Reproduce, word for word and line for line, the text that accompanies each of the entries below. Omit the pictures from your answer.
Records for the exercise section start
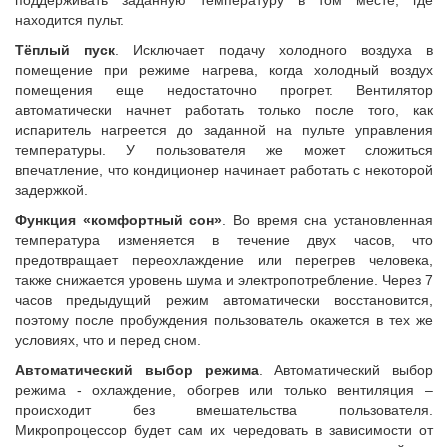
поддерживать заданную температуру в том месте, где
находится пульт.
Тёплый пуск
. Исключает подачу холодного воздуха в
помещение при режиме нагрева, когда холодный воздух
помещения еще недостаточно прогрет. Вентилятор
автоматически начнет работать только после того, как
испаритель нагреется до заданной на пульте управления
температуры. У пользователя же может сложиться
впечатление, что кондиционер начинает работать с некоторой
задержкой.
Функция «комфортный сон»
. Во время сна установленная
температура изменяется в течение двух часов, что
предотвращает переохлаждение или перегрев человека,
также снижается уровень шума и электропотребление. Через 7
часов предыдущий режим автоматически восстановится,
поэтому после пробуждения пользователь окажется в тех же
условиях, что и перед сном.
Автоматический выбор режима
. Автоматический выбор
режима - охлаждение, обогрев или только вентиляция –
происходит без вмешательства пользователя.
Микропроцессор будет сам их чередовать в зависимости от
Records for the exercise section end
▶ Response to the task:
поддерживать заданную температуру в том месте, где
находится пульт.
Тёплый пуск
. Исключает подачу холодного воздуха в
помещение при режиме нагрева, когда холодный воздух
помещения еще недостаточно прогрет. Вентилятор
автоматически начнет работать только после того, как
испаритель нагреется до заданной на пульте управления
температуры. У пользователя же может сложиться
впечатление, что кондиционер начинает работать с некоторой
задержкой.
Функция «комфортный сон»
. Во время сна установленная
температура изменяется в течение двух часов, что
предотвращает переохлаждение или перегрев человека,
также снижается уровень шума и электропотребление. Через 7
часов предыдущий режим автоматически восстановится,
поэтому после пробуждения пользователь окажется в тех же
условиях, что и перед сном.
Автоматический выбор режима
. Автоматический выбор
режима - охлаждение, обогрев или только вентиляция –
происходит без вмешательства пользователя.
Микропроцессор будет сам их чередовать в зависимости от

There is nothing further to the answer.